In the present study total 734 antenatal mothers were included as per inclusion criteria. It was observed in this study, that only 31.48% of antenatal females had registered themselves in the antenatal clinic on or before 12 weeks of gestation. Among them 30 subjects (4.08%) were β thalassemia trait (BTT) and 24 (3.27%) of them had borderline HbA₂ value as per Hb HPLC done by Biorad D10™. Only 6 BTT out of 30 (20%) were aware of their carrier status beforehand. Husbands of all 30 BTT pregnant women were contacted.

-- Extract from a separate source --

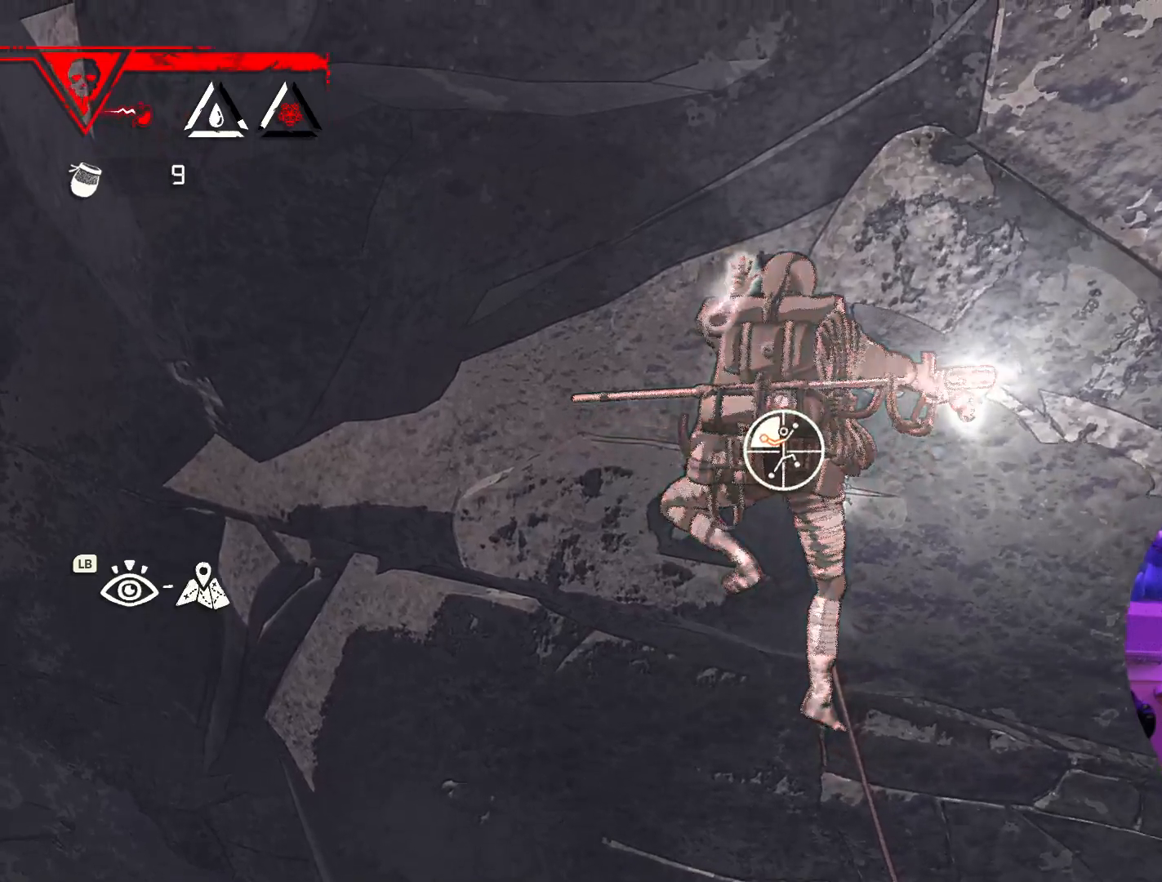
{"buttons": [], "left_stick": "up", "right_stick": "center", "events": [[133, "left_stick", "up-right"], [433, "left_stick", "up"], [500, "R1", "up"]]}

Only 19 (63.33%) of those spouses turned up and were undergone Hb HPLC.

Table 2

Clinical and laboratory data of 54 antenatal mothers

Parameters	Mean (SD)
Age (Years)	26.89 (± 5.87)
Gestational age (weeks)	15.15(±4.59)
Laboratory Results
Hb (g/dL)	10.59 (±1.43)
RBC	4.68 (±0.89)
Hct (%)	34.46 (±3.92)
MCV (fL)	75.4 (±12.9)
MCH (pg)	23.2 (±4.4)
MCHC	30.56 (±1.26)
Hb HPLC
HbF (%)	1.12 (±0.85)
HbA2(%)	4.64(±1.02)

Among 24 cases with borderline HbA₂values, 21 had MCH > 27 pg and MCV >80 fl in 22 cases.

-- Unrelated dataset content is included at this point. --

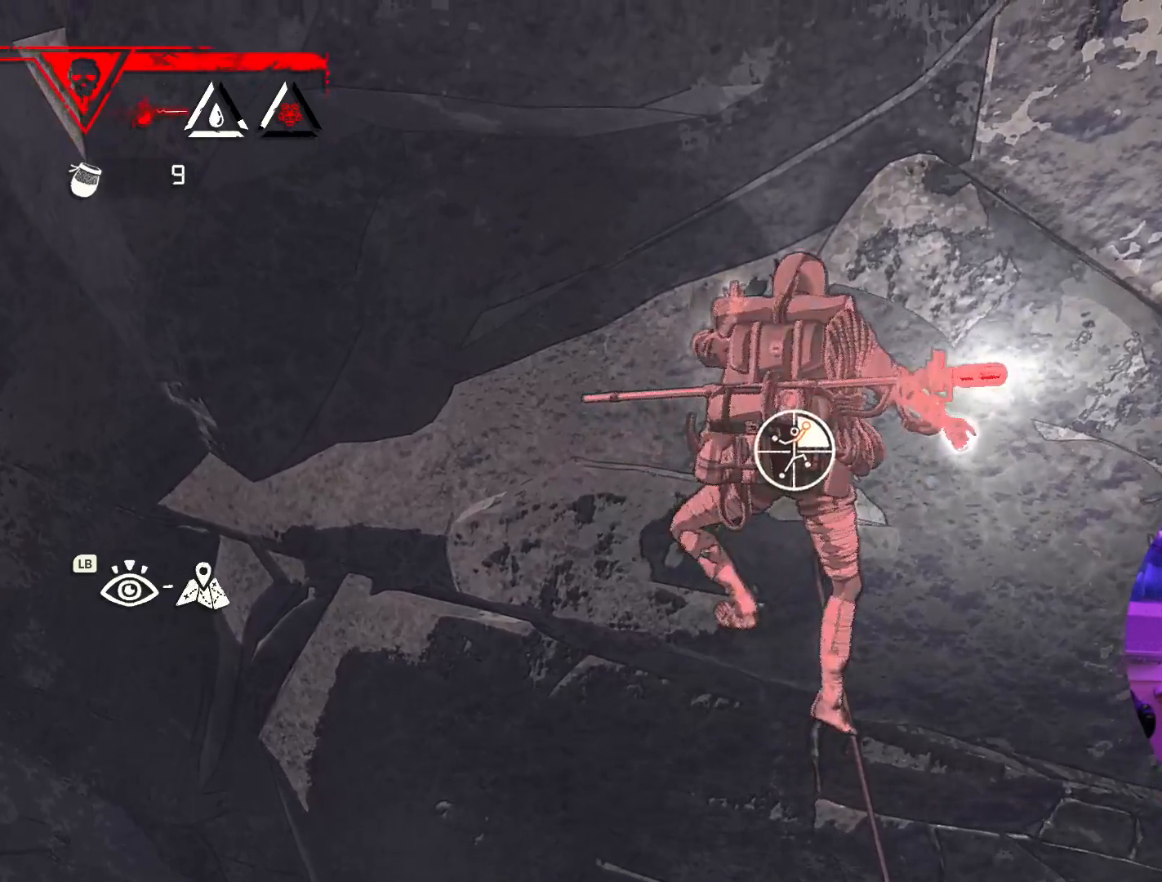
{"buttons": [], "left_stick": "up-left", "right_stick": "center", "events": [[250, "left_stick", "up-left"]]}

RDW-CV <14% in 04 cases and Mentzer index >13 in all cases.

The result of mutation study of all the 30 cases of β thalassemia traits are summarized in Table 3.

Table 3

Result of mutation study of 30 cases of β thalassemia traits

Mutation (Heterozygous state)	Number of Subjects
IVS 1-5 (G>C)	26
Double heterozygous for IVS 1-5 (G>C) and codon6 (A>T)	1
Codon 41/42[-TTCT]	1
Codon 30[G>C]	1
Codon 15 (TGG>TAG)	1

Amongst husbands of 19 BTTs, though no β-globin chain mutation could be identified in any of these cases by the β-globin StripAssay® IME utilized in the present study, the possibility of presence of other mutations cannot be ruled out which are not covered in the StripAssay® used in the current study.

Discussion

This study was conducted at the Department of Pathology of ESI-PGIMSR Manicktala, Kolkata, West Bengal from September 2021 to August 2022. In this time-period total 734 pregnant women had reported to the department for antenatal screening of β thalassemia.

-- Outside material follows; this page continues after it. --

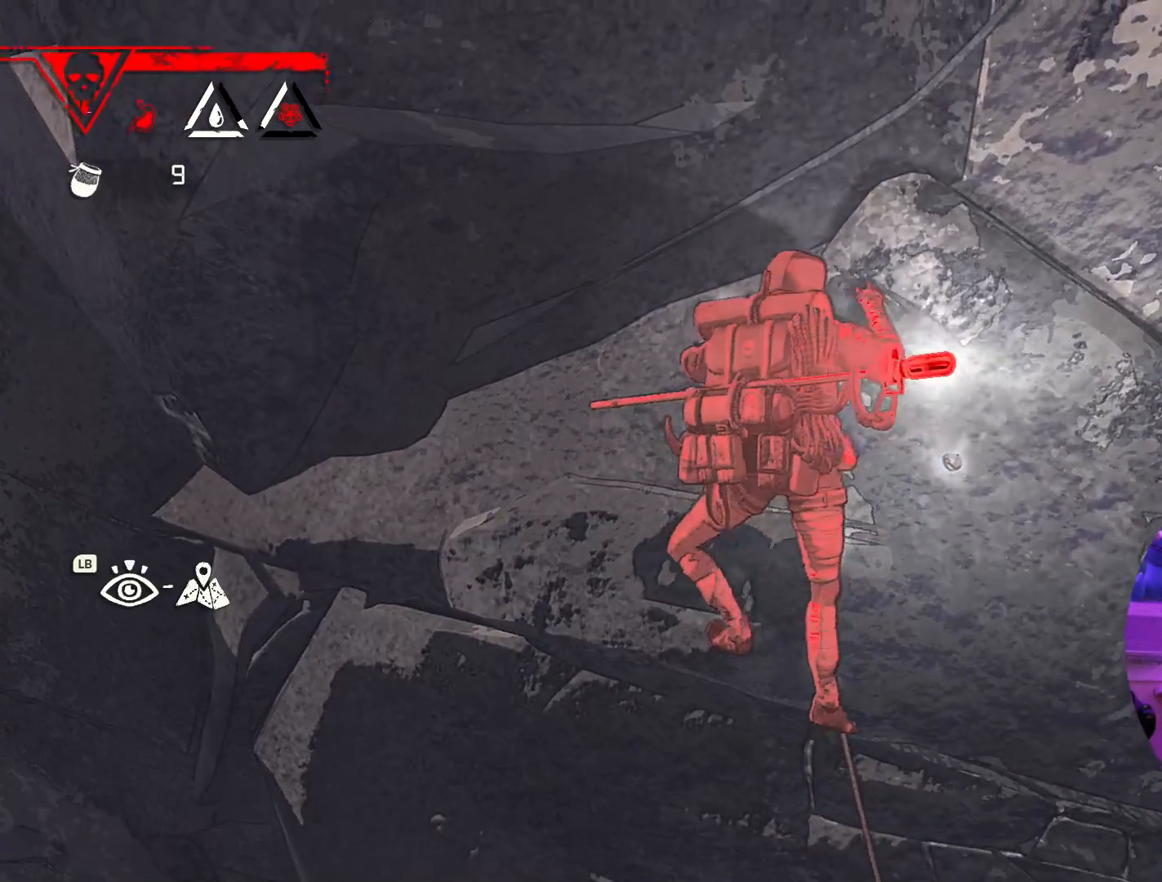
{"buttons": [], "left_stick": "up-left", "right_stick": "center", "events": []}
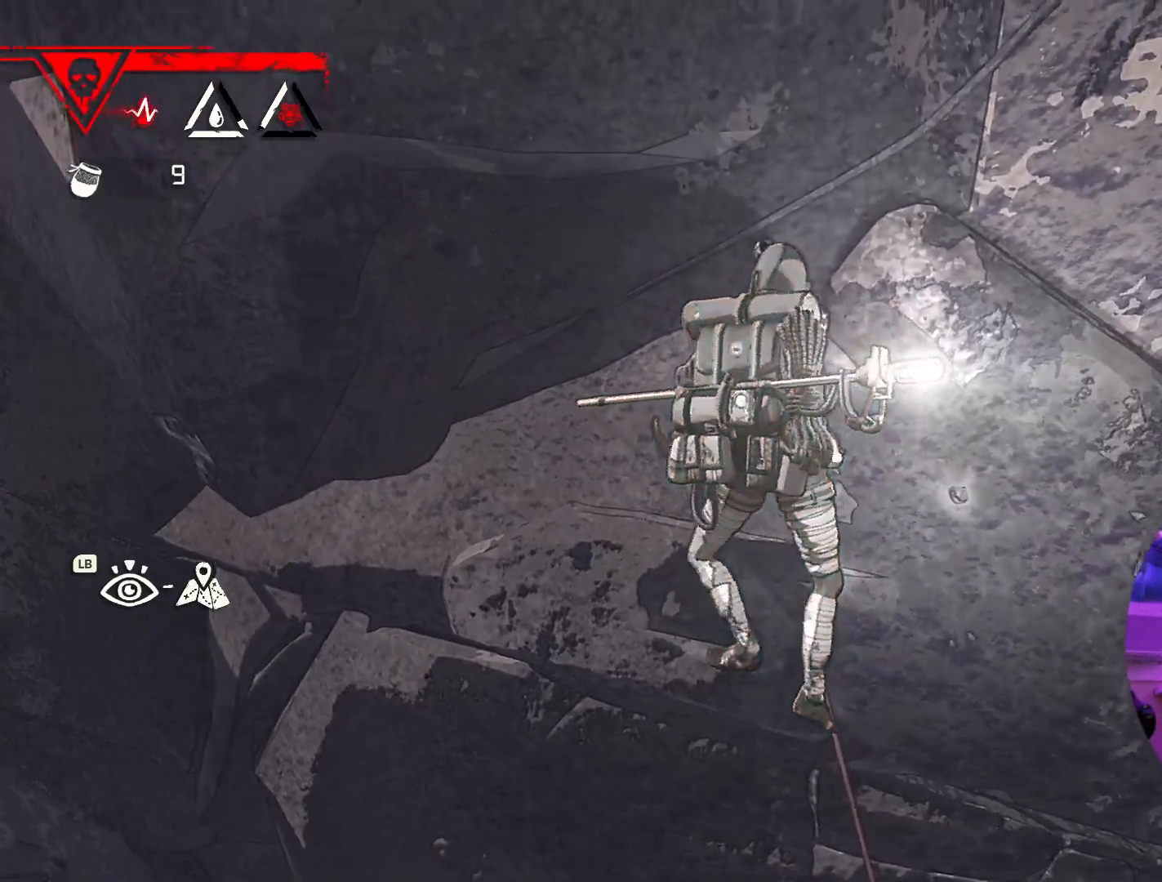
{"buttons": [], "left_stick": "up-left", "right_stick": "center", "events": []}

The patients who had agreed to be included in this study had undergone different evaluations like CBC, Hb HPLC, Serum iron profile. β-globin mutation analysis was done by β-globin StripAssay® IME (Vienna Lab Diagnostics GmbH) in relevant cases.

Demography

From the data generated it was inferred that the occurrence of β- thalassemia carrier in antenatal mothers is 4.08%.This corroborated with previous studies citing the prevalence of β-thalassemia carriers among Indian antenatal mothers which had been found to be ranging from 2.78% to 8.45%.8, 9, 10 Similarly one study conducted in neighboring districts of West Bengal (Burdwan, Undivided Midnapur and 24-Parganas North) found the prevalence to be 4.61%.11

As observed in the present study, the occurrence of mothers with borderline HbA₂ (3.5%-3.9%) was 3.27% which was substantially lower than the finding by Giambona et al.12 In the later study in Italian population, prevalence of borderline HbA₂ values were found to be 16.75 % out of one screening program where borderline HbA₂ values has been defined as between 3.1 to 3.9%.12 This observation is more than that of reported by Mosca et al, where the prevalence of borderline HbA₂level (3.3%-3.7%) were found to be 2.2% and 3% respectively in two different centers in Italy.13 Probably this is due to the difference in the range of HbA₂values considered for defining the borderline cases. In a study conducted in Malaysia, Rosnah et al found the prevalence to be 3.4% when borderline HbA₂ level defined between 3.0%-3.9%.14

It was seen in our study that in some cases husbands of BTT mothers did not turn up for blood sample collection which prevented identification of at-risk couple. In this study only 63.33% of husbands of BTT mothers had turned up, which is marginally higher to the earlier studies conducted on pregnant females in Karnataka and West Bengal where only 50%-60.8% of the BTT women had managed to bring their partners for undergoing screening test. 15, 16

Gestational age at presentation

It was observed in this study, that only 31.48% of antenatal females had registered themselves in the antenatal clinic on or before 12 weeks of gestation. However , this is significantly better than the finding by Colah et al in a study conducted in Western India among the general population , where only 15% to 20% of the females registered at the antenatal clinic in the first trimester.17 This was probably due to the fact that this institute only caters to the ESI beneficiaries who have easy access to standard healthcare service.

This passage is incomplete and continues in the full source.